**Ejercicio propuesto**
Devuelve íntegro, sin cambiar una sola letra, el relato de la caja de mayonesa que aparece más abajo.

Hace
un par de semanas, en mi trabajo nos vendieron un mercadito bien
resuelto. Yo, a causa de mi mala memoria, andaba a pie, no cargaba ni un
bolsito, tenía que ir a clase, se venía el fin de semana y no sabía qué
hacer con todo eso. Entonces, por mi archiconocido espíritu de “yo
resuelvo” (que a veces viene antecedido por un obstinado “déjalo así”)
decidí meter todo eso en una caja de mayonesa (la primera que se
atravesó en mi camino), echarle tirro parejo y lanzarme aquel pesado
mamotreto al lomo, primero hasta la universidad, luego hasta la casa.
Pero,
como las cosas siempre pueden complicarse un poquito más, las
camioneticas venían repletas de gente. Cuando por fin pude montarme en
una, me sujeté de la puerta y coloqué la caja entre mis piernas, al
borde del asfalto. La escena debía verse tan o más engorrosa de lo que
era. Entonces, un señor mayor, vestido con un uniforme de fospuca de
esos que tienen una franja que brilla en la oscuridad, se ofreció a
llevarme la caja. Yo, ante mi evidente falta de opciones, acepté. La
caja rodó medio carrito hasta llegar a aquel hombre y perderse de mi
vista. Y, la verdad, acá entre nos, yo empecé a sentirme aún más
temerosa que al principio: “Coño, ¿y si este tipo se baja con mi caja? Y
yo metida en medio de este berenjenal de gente, es que ni que me los
lleve a todos por delante y eche a correr, podría detenerlo”.
Enseguida,
me llamé a capítulo: “¿Y tú por qué andas pensando eso, Jessica? ¿Qué
razones te dio ese pobre ser para que desconfíes así de él?”. Al cabo de
unos minutos me hallé recordando algunos cuentos de camino desde el
reciente “sabes que dizque una señora iba caminando con una bolsa con
leche y azúcar y unos motorizados se la arrancaron”, hasta las lejanas
pirañas marabinas que supuestamente “le cortaban y robaban el cabello a
todas las mujeres”.

**Extracto de datos**
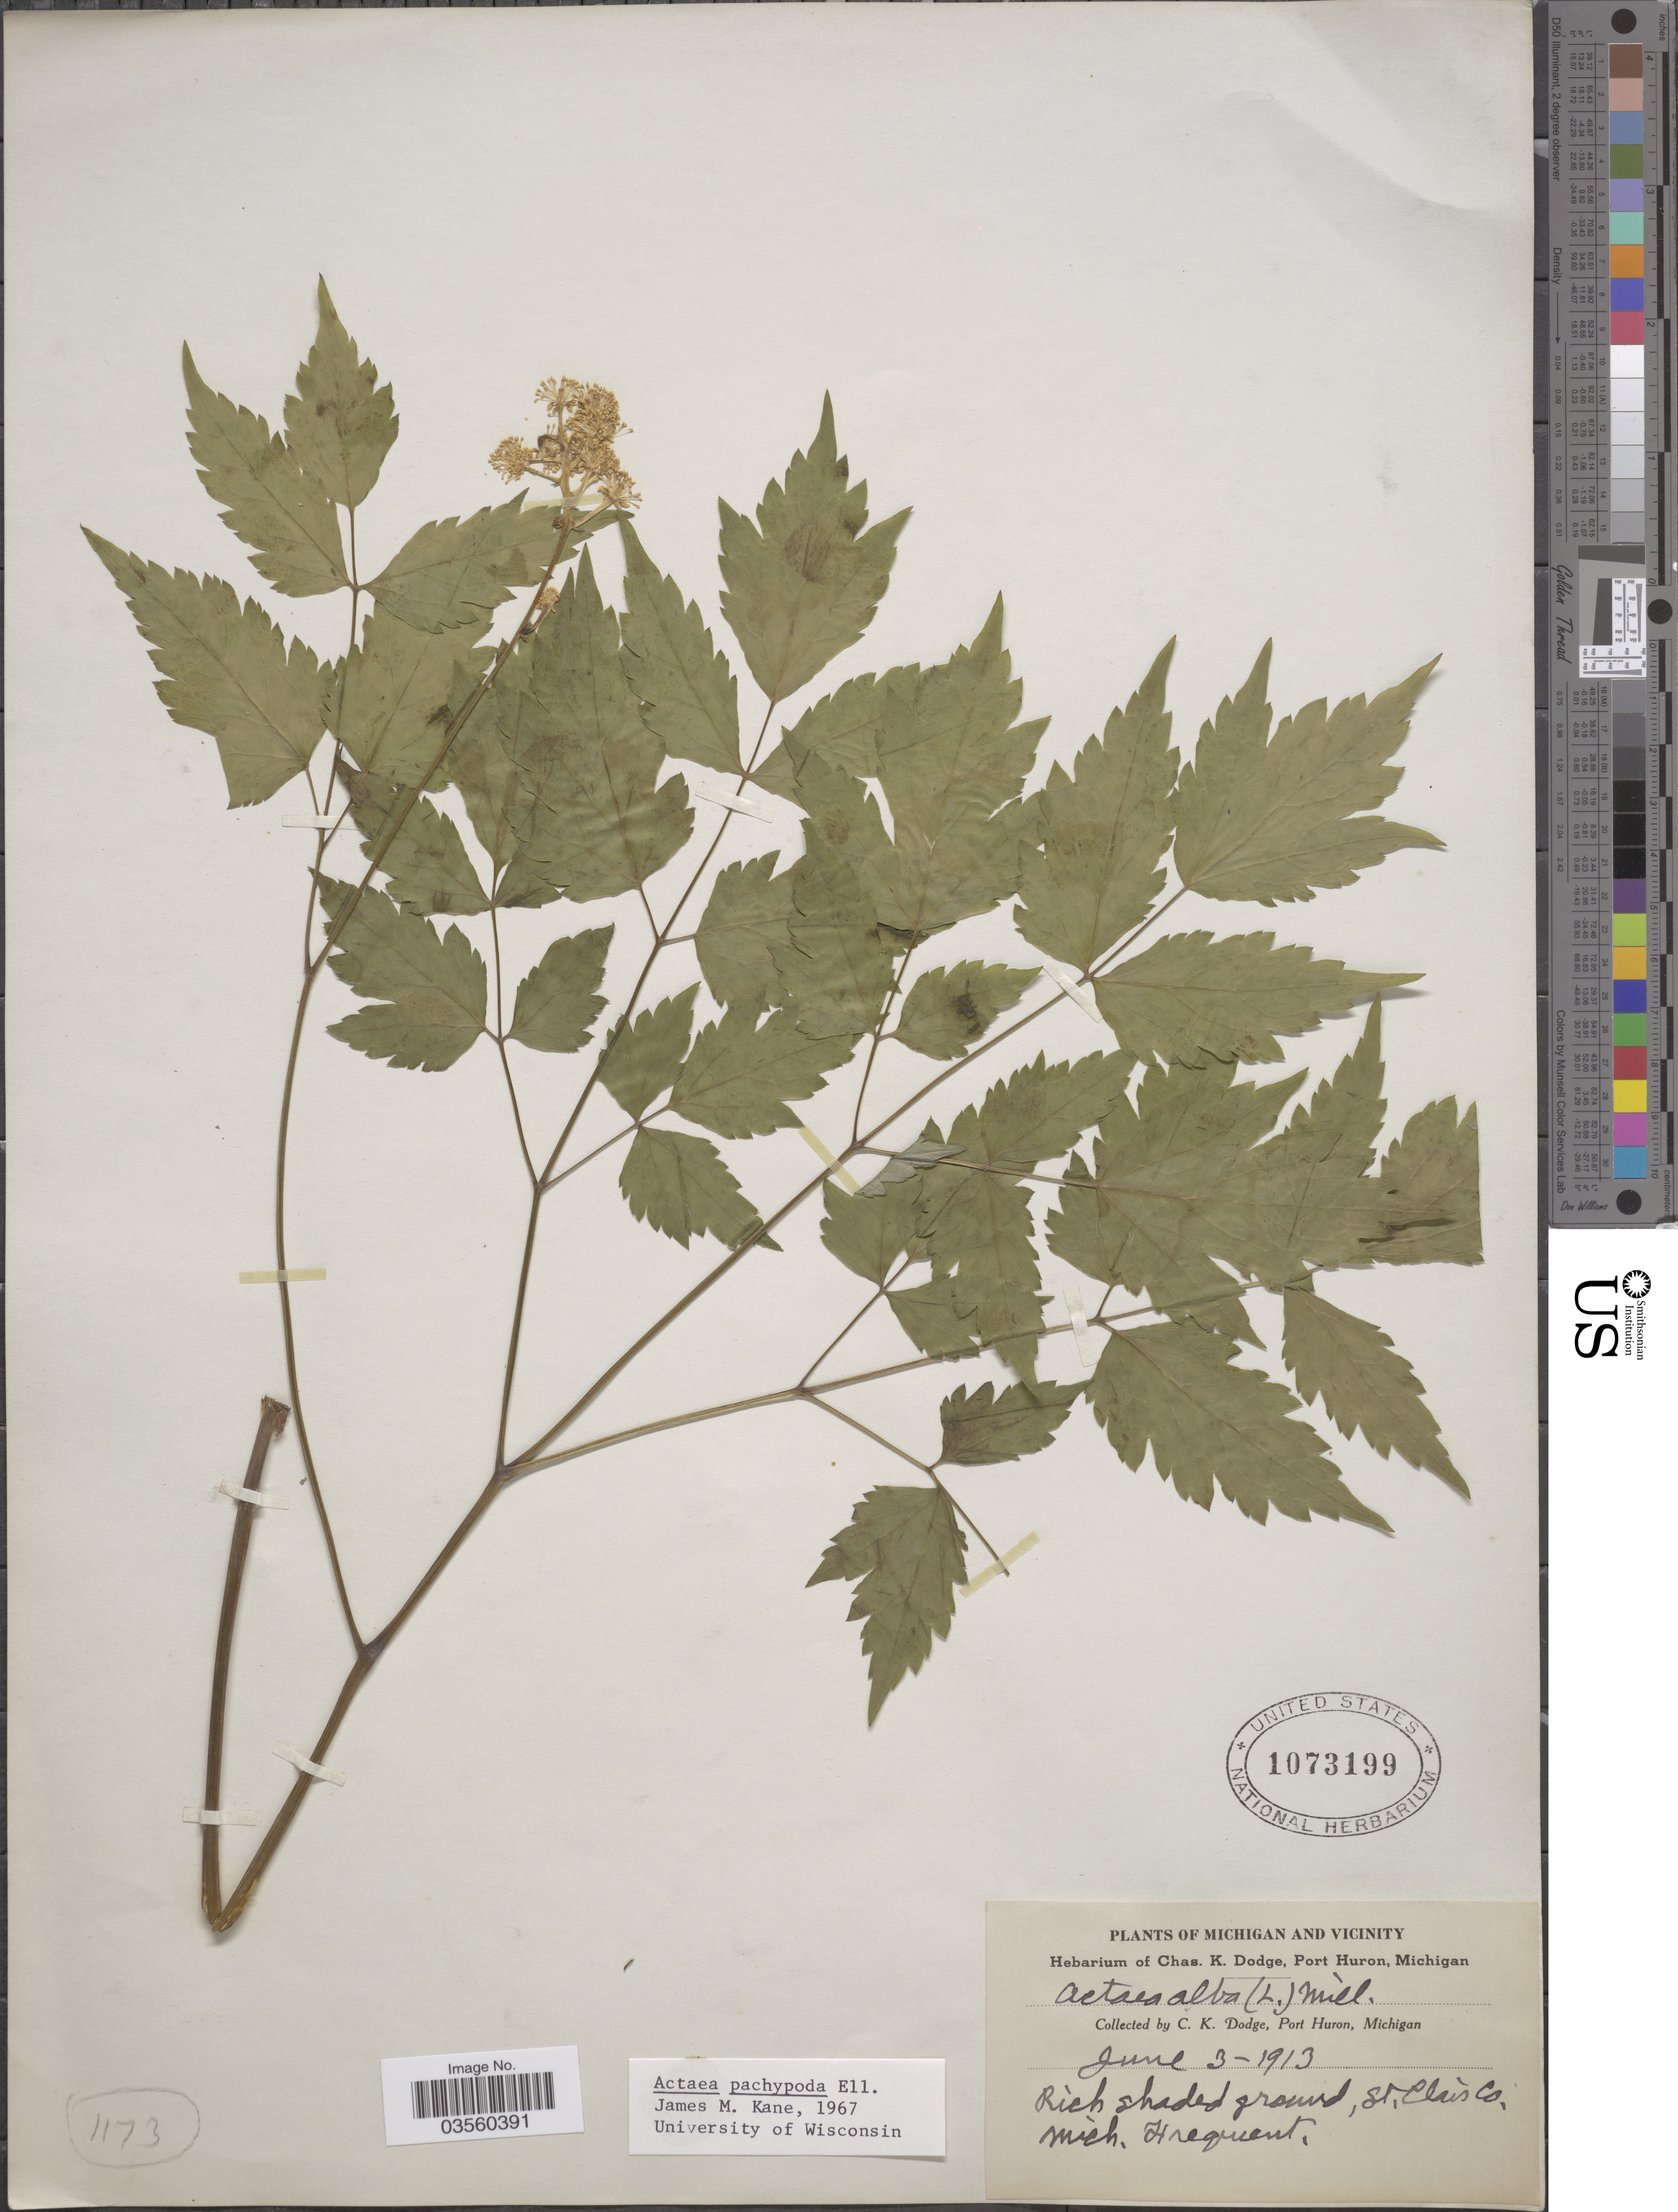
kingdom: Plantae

**Salida completa**
Hace
un par de semanas, en mi trabajo nos vendieron un mercadito bien
resuelto. Yo, a causa de mi mala memoria, andaba a pie, no cargaba ni un
bolsito, tenía que ir a clase, se venía el fin de semana y no sabía qué
hacer con todo eso. Entonces, por mi archiconocido espíritu de “yo
resuelvo” (que a veces viene antecedido por un obstinado “déjalo así”)
decidí meter todo eso en una caja de mayonesa (la primera que se
atravesó en mi camino), echarle tirro parejo y lanzarme aquel pesado
mamotreto al lomo, primero hasta la universidad, luego hasta la casa.
Pero,
como las cosas siempre pueden complicarse un poquito más, las
camioneticas venían repletas de gente. Cuando por fin pude montarme en
una, me sujeté de la puerta y coloqué la caja entre mis piernas, al
borde del asfalto. La escena debía verse tan o más engorrosa de lo que
era. Entonces, un señor mayor, vestido con un uniforme de fospuca de
esos que tienen una franja que brilla en la oscuridad, se ofreció a
llevarme la caja. Yo, ante mi evidente falta de opciones, acepté. La
caja rodó medio carrito hasta llegar a aquel hombre y perderse de mi
vista. Y, la verdad, acá entre nos, yo empecé a sentirme aún más
temerosa que al principio: “Coño, ¿y si este tipo se baja con mi caja? Y
yo metida en medio de este berenjenal de gente, es que ni que me los
lleve a todos por delante y eche a correr, podría detenerlo”.
Enseguida,
me llamé a capítulo: “¿Y tú por qué andas pensando eso, Jessica? ¿Qué
razones te dio ese pobre ser para que desconfíes así de él?”. Al cabo de
unos minutos me hallé recordando algunos cuentos de camino desde el
reciente “sabes que dizque una señora iba caminando con una bolsa con
leche y azúcar y unos motorizados se la arrancaron”, hasta las lejanas
pirañas marabinas que supuestamente “le cortaban y robaban el cabello a
todas las mujeres”.